$A,B$ are subsets of $X$.
$X,Y$ are topological spaces.
My work: $\overline{A}=\overline{B}$ contains both $A$ and $B$.
As $\overline{f(A)}$ is closed and $f$ is continuous, $f^{-1}(\overline{f(A)})$ is closed. It contains $A$, and hence contains $\bar{A}=\bar{B}$. Similarly, $f^{-1}(\overline{f(B)})$ also contains $\bar{A}=\bar{B}$.
But why should $f^{-1}(\overline{f(A)})$ and $f^{-1}(\overline{f(B)})$ be equal?
Any hints?
We have $B \subseteq \overline A$. So $f(B) \subseteq f( \overline A )$ holds.
Also, this post shows that $f$ being continuous implies that $f( \overline A) \subseteq \overline{f(A)}$.
Hence $f(B) \subseteq \overline{f(A)}$. Since $\overline{f(A)}$ is closed, $\ \overline{f(B)} \subseteq \overline{f(A)}$.
Similarly, $\ \overline{f(A)} \subseteq \overline{f(B)}$.
Therefore $\ \overline{f(A)} = \overline{f(B)}$.
We may use the fact that
$\overline A$ is the set of all limits of convergent sequences in $A$.

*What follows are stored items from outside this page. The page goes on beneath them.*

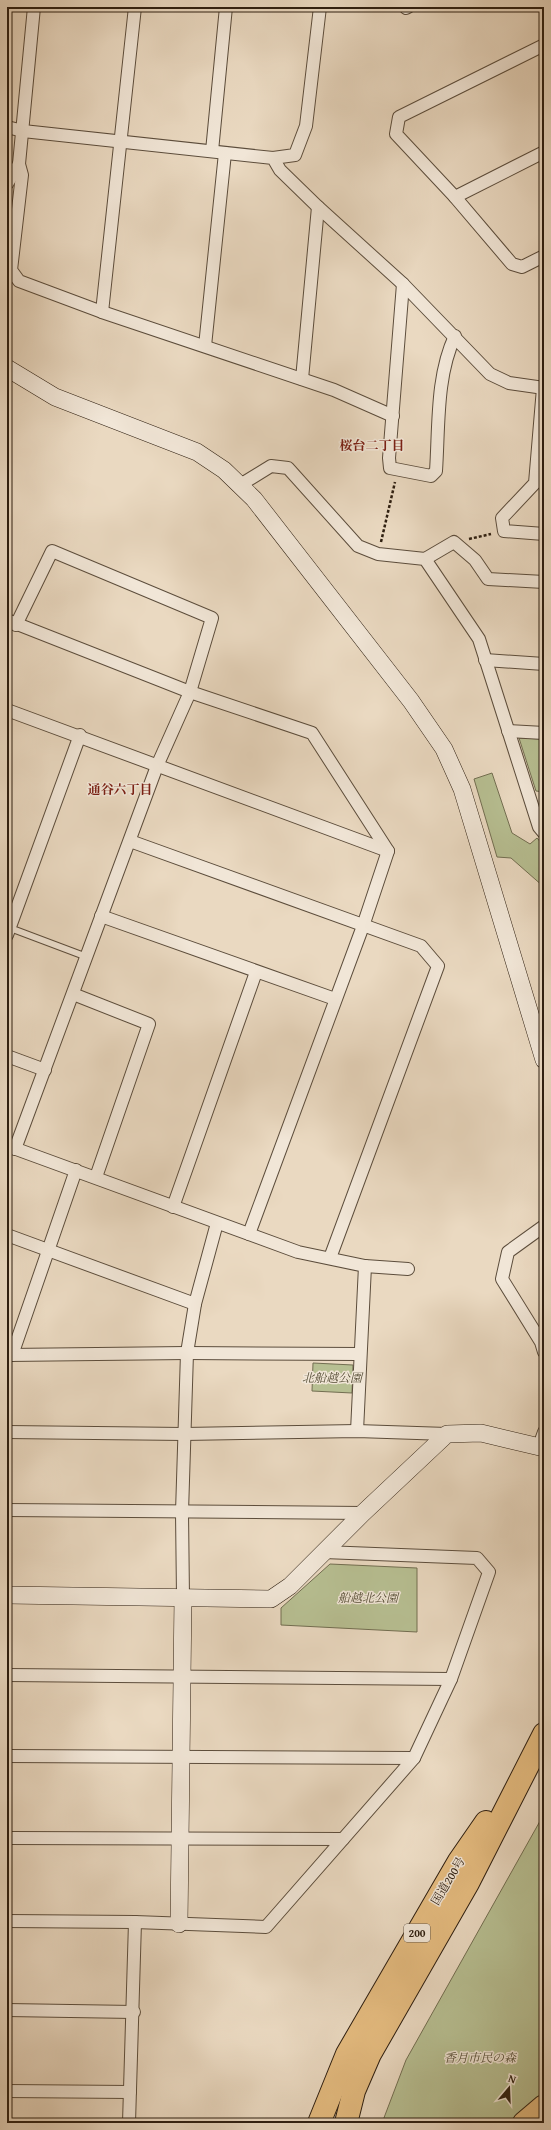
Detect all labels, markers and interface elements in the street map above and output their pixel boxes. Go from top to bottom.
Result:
district label: 桜台二丁目 [339,436,405,455]
district label: 通谷六丁目 [87,780,153,799]
park label: 北船越公園 [302,1369,364,1386]
park label: 船越北公園 [338,1589,400,1606]
street label: 国道200号 [427,1854,469,1908]
road number: 200 [404,1924,430,1942]
park label: 香月市民の森 [444,2049,518,2066]
north arrow [489,2068,529,2108]
text: N [506,2070,519,2088]

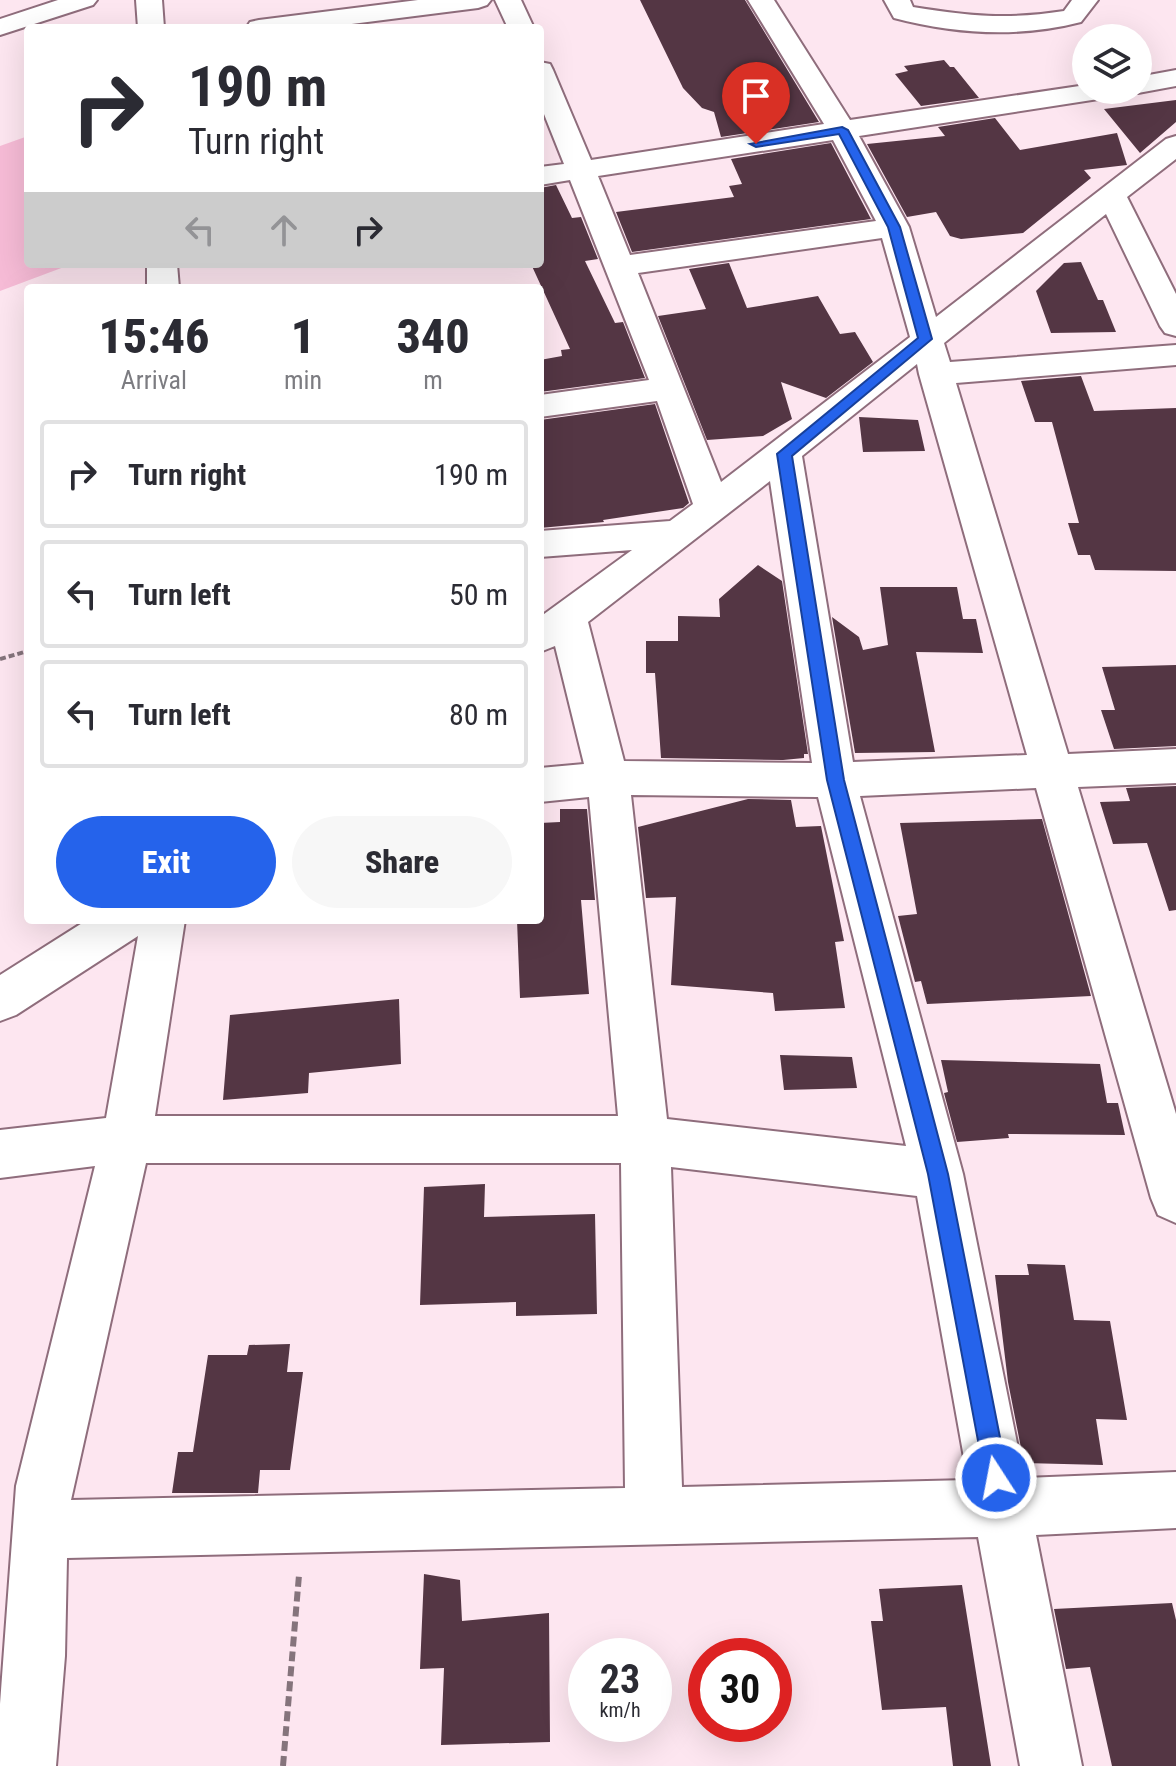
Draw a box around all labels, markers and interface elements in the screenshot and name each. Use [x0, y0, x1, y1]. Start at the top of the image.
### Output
map controls [1072, 24, 1152, 104]
button: layers [1072, 24, 1152, 104]
text: 190 m [188, 54, 327, 120]
icon: right [56, 56, 160, 160]
pin [722, 62, 790, 144]
icon: arrive [734, 74, 778, 118]
text: Turn right [188, 121, 324, 163]
icon: left [178, 208, 222, 252]
icon: ahead [262, 208, 306, 252]
icon: right [346, 208, 390, 252]
text: 15:46 [98, 308, 210, 365]
text: 1 [291, 308, 315, 365]
text: 340 [396, 308, 470, 365]
text: Arrival [121, 365, 187, 395]
text: min [284, 365, 322, 395]
text: m [423, 365, 443, 395]
icon: right [60, 452, 104, 496]
text: Turn right [128, 457, 246, 492]
text: 190 m [434, 457, 508, 492]
icon: left [60, 572, 104, 616]
text: Turn left [128, 577, 231, 612]
text: 50 m [449, 577, 508, 612]
icon: left [60, 692, 104, 736]
text: Turn left [128, 697, 231, 732]
text: 80 m [449, 697, 508, 732]
button: Exit [56, 816, 276, 908]
button: Share [292, 816, 512, 908]
position arrow [954, 1436, 1038, 1520]
speed limit sign: 30 [688, 1638, 792, 1742]
text: 23 [600, 1656, 640, 1703]
text: km/h [599, 1698, 641, 1722]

Let $k \in \overline A $ and $k\in \overline B$, since $\overline A = \overline B$. Thus, there are sequences $x_n, y_n$ in $A, B$ respectively, such that: $$\lim_{n\to\infty} x_n = \lim_{n\to\infty} y_n = k.$$ Also, $f$ is continuous, which means: $$\lim_{n\to\infty} f(x_n) = \lim_{n\to\infty}f(y_n) = f(k).$$ However, the sequences $f(x_n)\subset f(A)$ and $ f(y_n)\subset f(B)$ converge, whose limits are in $\overline {f(A)}$ and $\overline{f(B)}$ respectively. This means $f(k)$ is in $\overline {f(A)}$ and $\overline {f(B)}$, as well.
Since $k$ was chosen randomly, it holds that $\overline {f(A)} = \overline {f(B)}.$